It was a day of light trade in Winnipeg because American markets were closed for Memorial Day.

The stronger Canadian dollar put downward pressure on canola prices. Support came from delayed seeding and reports that some fields in Saskatchewan and Manitoba have been flooded and will need to be reseeded.

There is a risk of frost tonight in Saskatchewan’s northern grainbelt and in parts of Alberta.

The most active July canola contract fell $1.80 to $373.50 per tonne on 634 trades.

The previous day’s best basis was steady at -$3.75 per tonne off the July contract in the par region, according to the Winnipeg ICE Futures daily report.

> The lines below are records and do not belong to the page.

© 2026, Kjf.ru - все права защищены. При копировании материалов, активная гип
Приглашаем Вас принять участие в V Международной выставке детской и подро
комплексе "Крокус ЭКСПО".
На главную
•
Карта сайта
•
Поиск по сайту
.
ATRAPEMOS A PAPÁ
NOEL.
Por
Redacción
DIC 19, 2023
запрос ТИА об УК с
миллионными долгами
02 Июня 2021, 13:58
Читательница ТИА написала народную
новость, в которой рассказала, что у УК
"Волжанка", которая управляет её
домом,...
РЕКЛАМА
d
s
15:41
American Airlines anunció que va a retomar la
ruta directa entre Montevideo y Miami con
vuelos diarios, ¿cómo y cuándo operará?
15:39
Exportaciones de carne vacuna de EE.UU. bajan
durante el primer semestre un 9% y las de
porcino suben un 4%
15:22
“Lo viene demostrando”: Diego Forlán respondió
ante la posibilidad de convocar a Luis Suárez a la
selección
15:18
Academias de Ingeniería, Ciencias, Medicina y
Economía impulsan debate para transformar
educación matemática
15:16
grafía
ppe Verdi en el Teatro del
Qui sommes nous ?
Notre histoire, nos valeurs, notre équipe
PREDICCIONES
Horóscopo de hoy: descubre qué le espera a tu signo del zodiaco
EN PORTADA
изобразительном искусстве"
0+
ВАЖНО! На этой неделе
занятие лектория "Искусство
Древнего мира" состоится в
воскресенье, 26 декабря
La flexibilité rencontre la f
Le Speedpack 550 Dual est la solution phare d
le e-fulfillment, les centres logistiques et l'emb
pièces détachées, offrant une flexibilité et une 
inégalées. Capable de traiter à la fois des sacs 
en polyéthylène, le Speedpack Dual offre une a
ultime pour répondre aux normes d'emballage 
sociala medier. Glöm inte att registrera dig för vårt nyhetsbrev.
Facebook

The 14-day Relative Strength Index for July canola was 37, according to BarChart.com. The rule of thumb is an RSI of 30 indicates an over sold market and 70 indicates over bought.

New crop November canola fell 2.10 to $380.40 per tonne on 239 trades.

The Canadian dollar at noon was 95.58 cents US, up from 95.25 cents at noon the previous trading day. The U.S. dollar at noon was $1.0462 Cdn.

Winnipeg barley July was untraded at $147.50. There was a mistake in Thursday and Friday’s report when it said the price was $143.50. December was untraded at $150, with 10 outstanding contracts.